== GOAL OF THE EXERCISE ==
Put every line of text in the items below into a Markdown table with two columns, "No." for the row number and "Line" for the line itself, and skip any blank lines. Leave the pictures out of the table.

---------- SUPPLIED INFORMATION

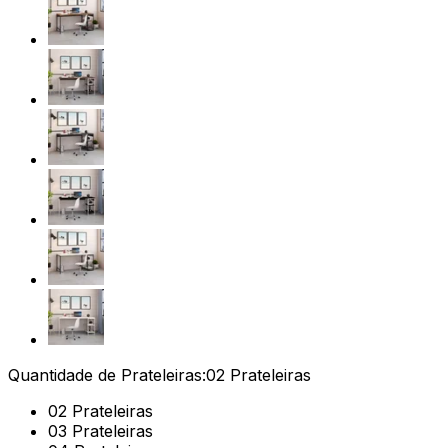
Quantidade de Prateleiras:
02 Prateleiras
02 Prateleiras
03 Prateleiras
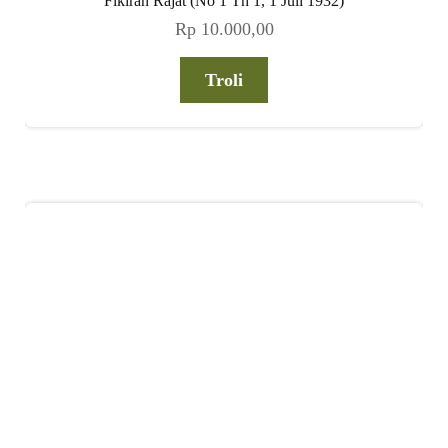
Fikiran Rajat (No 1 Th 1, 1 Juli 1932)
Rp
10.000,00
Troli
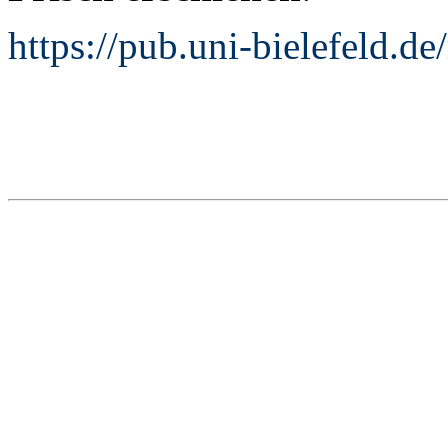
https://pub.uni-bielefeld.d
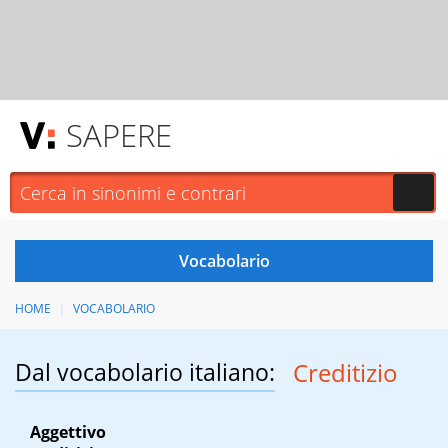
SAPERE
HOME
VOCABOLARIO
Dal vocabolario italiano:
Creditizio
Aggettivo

--------------------

== RESPONSE FOR THIS EXERCISE ==
| No. | Line |
|---|---|
| 1 | Quantidade de Prateleiras: |
| 2 | 02 Prateleiras |
| 3 | 02 Prateleiras |
| 4 | 03 Prateleiras |
| 5 | Fikiran Rajat (No 1 Th 1, 1 Juli 1932) |
| 6 | Rp |
| 7 | 10.000,00 |
| 8 | Troli |
| 9 | https://pub.uni-bielefeld.d |
| 10 | SAPERE |
| 11 | HOME |
| 12 | VOCABOLARIO |
| 13 | Dal vocabolario italiano: |
| 14 | Creditizio |
| 15 | Aggettivo |